Prescription of an epinephrine autoinjector is primarily indicated for those having a previous episode of anaphylaxis with respiratory or cardiovascular compromise, or a child who has experienced generalized acute urticaria following an insect sting. With the decision to prescribe an epinephrine autoinjector comes the responsibility to educate the patient and family regarding appropriate circumstances to dose the epinephrine, proper administration technique, and the need for prompt physician evaluation after epinephrine administration. Immediately after dosing the intramuscular epinephrine, it is important to call 911 for rapid medical evaluation and transport to an emergency facility. Also, it is important to maintain these medications within their expiration periods.
There are relatively few opportunities in medical practice to save lives so quickly and predictably as when using epinephrine to treat life-threatening anaphylaxis. Even more remarkably, the physician can exert this impact without being present at the time of the antigenic stimulus by properly equipping and educating the child and family.
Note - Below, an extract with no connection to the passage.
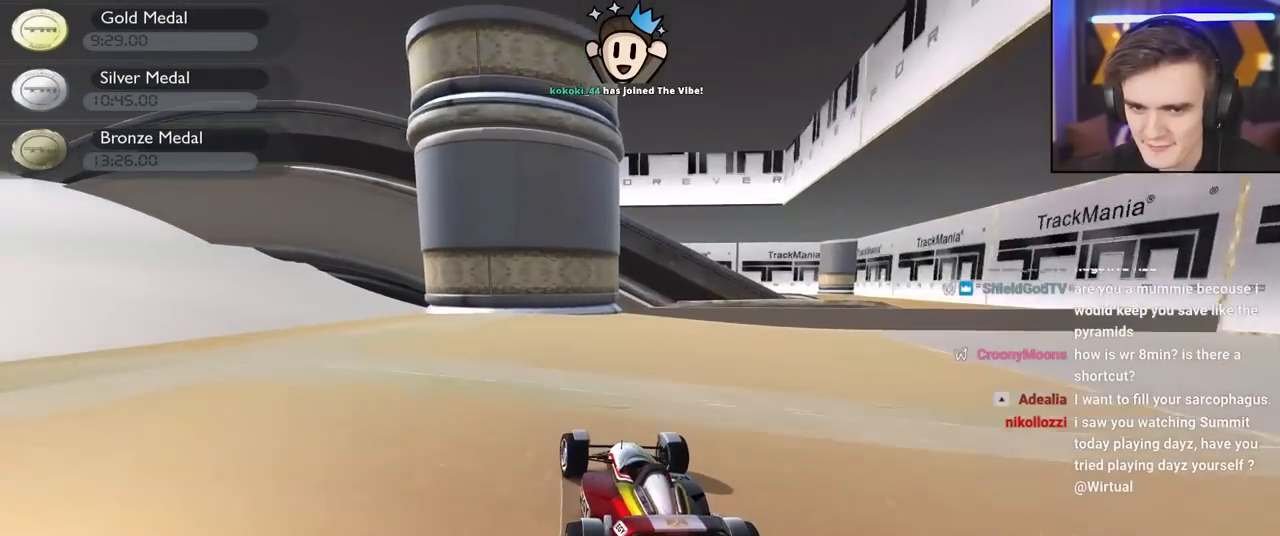
{"keys": ["up"], "events": [[17, "brake", "up"], [17, "up", "down"], [484, "left", "up"]]}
The decision to use an autoinjector for IM administration of epinephrine, rather than a syringe and needle, is well founded. One only need compare the potential for error between the use of the autoinjector and needle/syringe. There is a predictable variant from recommended dosing when using the autoinjector. This is far preferable to the potentially more extreme and unpredictable dosing errors that occur when drawing up epinephrine into a syringe.
Admirably, Sicherer et al recommend the prescription of autoinjectors not only for children who have had respiratory or cardiovascular collapse associated with anaphylaxis but also those with generalized urticaria following an insect sting. Although not mentioned in this article, the child having generalized urticaria following food ingestion is also at risk. As a practical matter, it is prudent to supply the patient with multiple autoinjectors to meet his lifestyle needs. Most commonly a total of 3: one for home, one for school/work, and one for the car or purse.
Sicherer et al emphasize the need for the medical home to always prescribe epinephrine in the context of an anaphylaxis emergency action plan developed in consultation with the patient and family. The urgent care physician needs to determine his ability to provide these services or be sure the child will receive prompt follow-up by a primary care physician.